Modulation of the nonadrenergic noncholinergic relaxation of the rat gastric fundus by KCa1.1 channels

V. Ipavec, D. Curro. Institute of Pharmacology, School of Medicine, Catholic University of the Sacred Heart, Rome, ITALY.

Introduction: Ca2+-activated K+ channels type 1.1 (KCa1.1 channels) are widely expressed in mammalian cells, including neurons and smooth muscle cells, in which they are important regulators of neurotransmitter release and smooth muscle contractility, respectively (1). The aim of this study was to investigate the effects of KCa1.1 channel blockers on the nonadrenergic noncholinergic (NANC) relaxation of the proximal stomach.

Method: Longitudinal muscle strips from the gastric fundus of Wistar rats were mounted inside 5-ml organ baths containing Krebs solution maintained at 37° C and bubbled with carbogen under isotonic (1-g load) and NANC (1 μM atropine + 5 μM guanethidine) conditions. NANC relaxations of U46619 (0.1 µM)-precontracted strips were induced by low (2 Hz)- and high (13 Hz)-frequency electrical field stimulation (EFS); the amplitude of the first relaxation and the AUC of the second one are largely due to nitric oxide and vasoactive intestinal polypeptide, respectively (2). All responses were normalized by dividing them for the maximal relaxation induced by papaverine (300 μM). The results were evaluated by means of paired Student's test.

Results: The selective KCa 1.1 channel blocker iberiotoxin (50 nM) and the KCa 1.1 and 3.1 channel blocker charybdotoxin (100 nM) increased EFS (2 Hz)-induced relaxation amplitude by 23.1±5.5 % (n=9, P<0.01) and 22.9±3.0 % (n=7, P<0.01) of controls, respectively. The selective KCa 3.1 channel blocker TRAM-34 (1 μM) and a low concentration (60 nM) of the selective KCa 1.1 channel blocker paxilline did not significantly affect the EFS (2 Hz)-induced relaxation amplitude, which, on the contrary, was increased to 111.6±3.6 % of controls (P<0.05, n=8) by a high concentration (10 µM) of paxilline. Iberiotoxin increased EFS (13 Hz)-induced relaxation AUC by 12.1±2.6 % (P<0.01) of controls, whereas charybdotoxin (100 nM) and paxilline (60 nM and 10 µM) did not significantly affect it. Iberiotoxin (50 nM), charybdotoxin (100 nM) and paxilline (60 nM and 10 µM) further contracted the U46619 (0.1 µM)-precontracted strips (by 16.4±3.0 %, 12.5±1.5 %, 1.0±0.7 % and 1.9±0.7 %, respectively).

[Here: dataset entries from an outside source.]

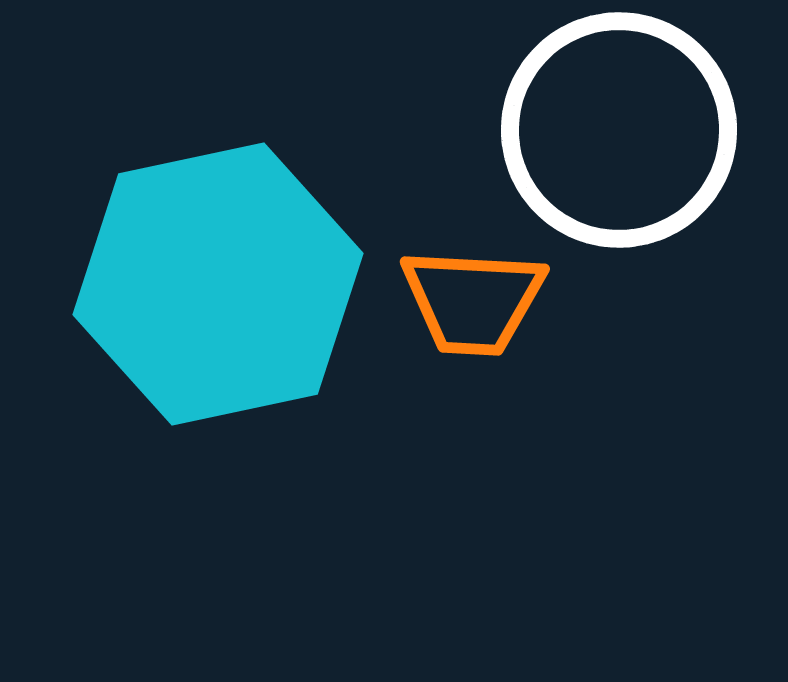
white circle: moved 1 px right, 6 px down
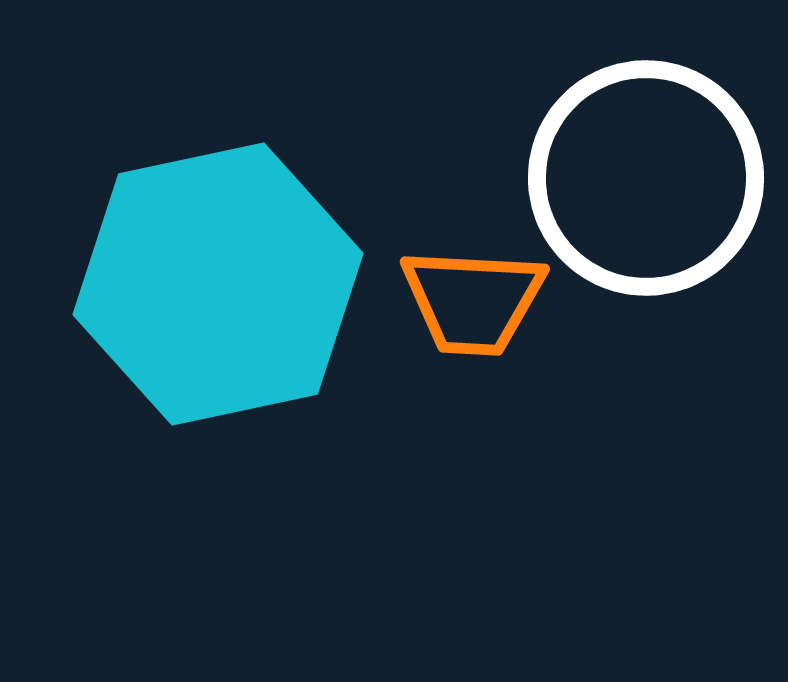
white circle: moved 27 px right, 48 px down
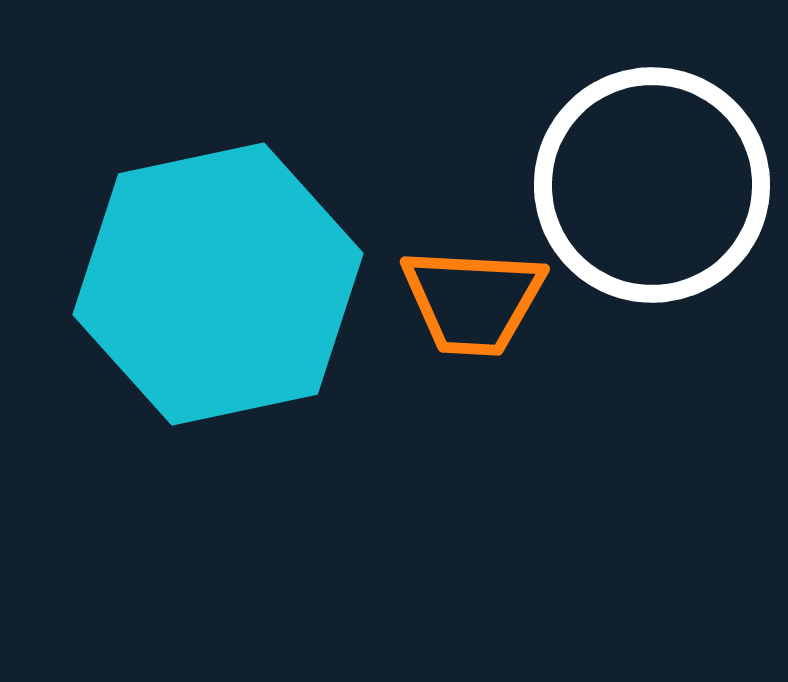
white circle: moved 6 px right, 7 px down
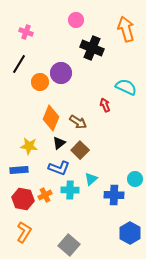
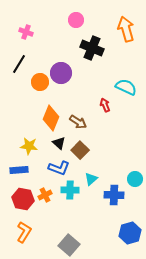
black triangle: rotated 40 degrees counterclockwise
blue hexagon: rotated 15 degrees clockwise
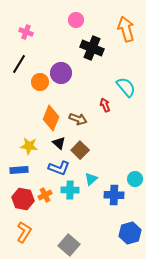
cyan semicircle: rotated 25 degrees clockwise
brown arrow: moved 3 px up; rotated 12 degrees counterclockwise
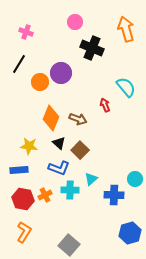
pink circle: moved 1 px left, 2 px down
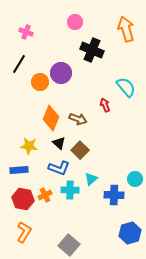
black cross: moved 2 px down
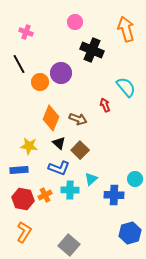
black line: rotated 60 degrees counterclockwise
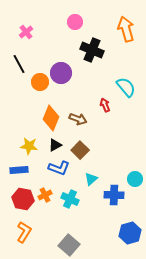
pink cross: rotated 32 degrees clockwise
black triangle: moved 4 px left, 2 px down; rotated 48 degrees clockwise
cyan cross: moved 9 px down; rotated 24 degrees clockwise
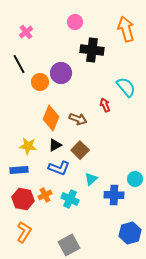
black cross: rotated 15 degrees counterclockwise
yellow star: moved 1 px left
gray square: rotated 20 degrees clockwise
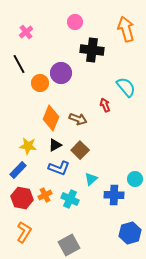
orange circle: moved 1 px down
blue rectangle: moved 1 px left; rotated 42 degrees counterclockwise
red hexagon: moved 1 px left, 1 px up
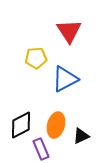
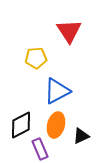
blue triangle: moved 8 px left, 12 px down
purple rectangle: moved 1 px left
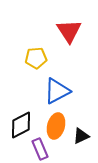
orange ellipse: moved 1 px down
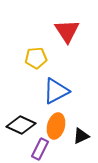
red triangle: moved 2 px left
blue triangle: moved 1 px left
black diamond: rotated 52 degrees clockwise
purple rectangle: rotated 50 degrees clockwise
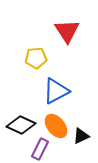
orange ellipse: rotated 55 degrees counterclockwise
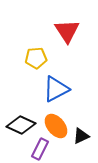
blue triangle: moved 2 px up
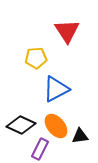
black triangle: moved 1 px left; rotated 18 degrees clockwise
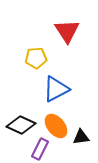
black triangle: moved 1 px right, 1 px down
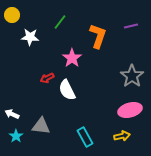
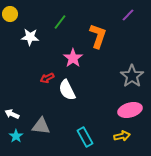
yellow circle: moved 2 px left, 1 px up
purple line: moved 3 px left, 11 px up; rotated 32 degrees counterclockwise
pink star: moved 1 px right
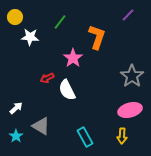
yellow circle: moved 5 px right, 3 px down
orange L-shape: moved 1 px left, 1 px down
white arrow: moved 4 px right, 6 px up; rotated 112 degrees clockwise
gray triangle: rotated 24 degrees clockwise
yellow arrow: rotated 105 degrees clockwise
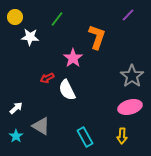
green line: moved 3 px left, 3 px up
pink ellipse: moved 3 px up
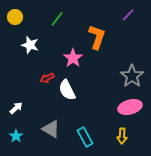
white star: moved 8 px down; rotated 12 degrees clockwise
gray triangle: moved 10 px right, 3 px down
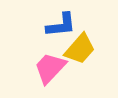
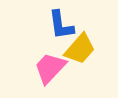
blue L-shape: rotated 88 degrees clockwise
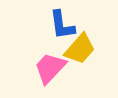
blue L-shape: moved 1 px right
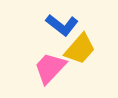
blue L-shape: rotated 44 degrees counterclockwise
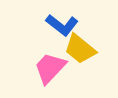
yellow trapezoid: rotated 88 degrees clockwise
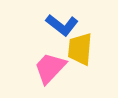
yellow trapezoid: rotated 56 degrees clockwise
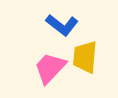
yellow trapezoid: moved 5 px right, 8 px down
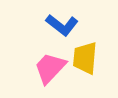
yellow trapezoid: moved 1 px down
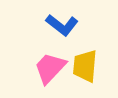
yellow trapezoid: moved 8 px down
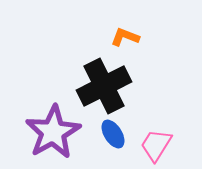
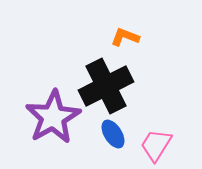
black cross: moved 2 px right
purple star: moved 15 px up
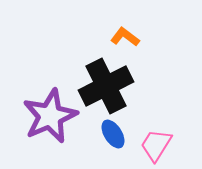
orange L-shape: rotated 16 degrees clockwise
purple star: moved 3 px left, 1 px up; rotated 6 degrees clockwise
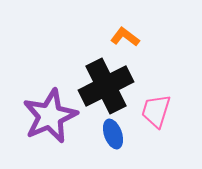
blue ellipse: rotated 12 degrees clockwise
pink trapezoid: moved 34 px up; rotated 15 degrees counterclockwise
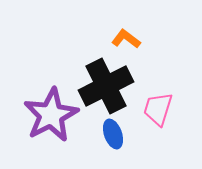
orange L-shape: moved 1 px right, 2 px down
pink trapezoid: moved 2 px right, 2 px up
purple star: moved 1 px right, 1 px up; rotated 4 degrees counterclockwise
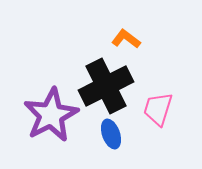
blue ellipse: moved 2 px left
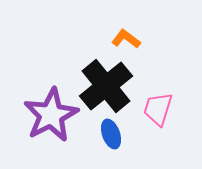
black cross: rotated 12 degrees counterclockwise
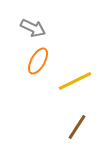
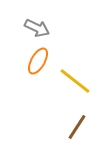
gray arrow: moved 4 px right
yellow line: rotated 64 degrees clockwise
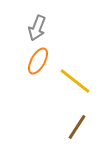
gray arrow: rotated 85 degrees clockwise
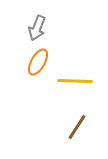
orange ellipse: moved 1 px down
yellow line: rotated 36 degrees counterclockwise
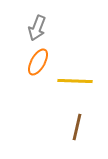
brown line: rotated 20 degrees counterclockwise
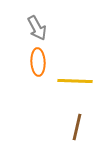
gray arrow: rotated 50 degrees counterclockwise
orange ellipse: rotated 32 degrees counterclockwise
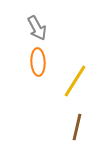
yellow line: rotated 60 degrees counterclockwise
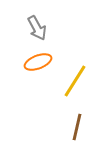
orange ellipse: rotated 72 degrees clockwise
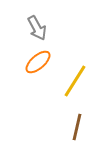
orange ellipse: rotated 20 degrees counterclockwise
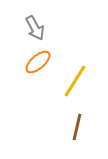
gray arrow: moved 2 px left
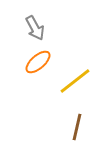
yellow line: rotated 20 degrees clockwise
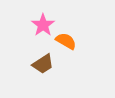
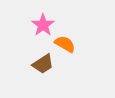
orange semicircle: moved 1 px left, 3 px down
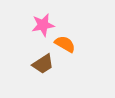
pink star: rotated 25 degrees clockwise
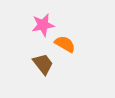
brown trapezoid: rotated 95 degrees counterclockwise
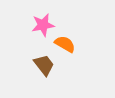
brown trapezoid: moved 1 px right, 1 px down
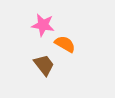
pink star: rotated 20 degrees clockwise
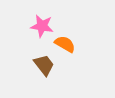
pink star: moved 1 px left, 1 px down
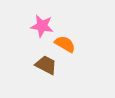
brown trapezoid: moved 2 px right; rotated 25 degrees counterclockwise
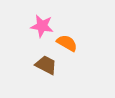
orange semicircle: moved 2 px right, 1 px up
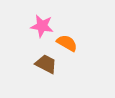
brown trapezoid: moved 1 px up
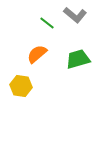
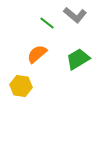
green trapezoid: rotated 15 degrees counterclockwise
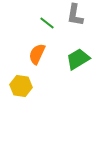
gray L-shape: rotated 60 degrees clockwise
orange semicircle: rotated 25 degrees counterclockwise
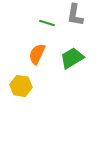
green line: rotated 21 degrees counterclockwise
green trapezoid: moved 6 px left, 1 px up
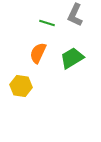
gray L-shape: rotated 15 degrees clockwise
orange semicircle: moved 1 px right, 1 px up
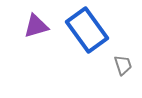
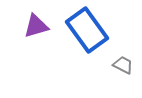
gray trapezoid: rotated 45 degrees counterclockwise
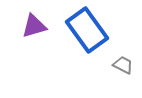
purple triangle: moved 2 px left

Conclusions: These data suggest that KCa 1.1 channels modulate the induced tone of the gastric smooth muscle and the nitrergic component of the NANC relaxation. The possible role of KCa 1.1 channels in the regulation of the peptidergic component of the NANC relaxation needs further investigation.

References: 1. Contreras et al. (2013). Channels (Austin) 7: 442-58. 2. Currò et al. (2008). Eur Rev Med Pharmacol Sci 12 Suppl 1: 53-62.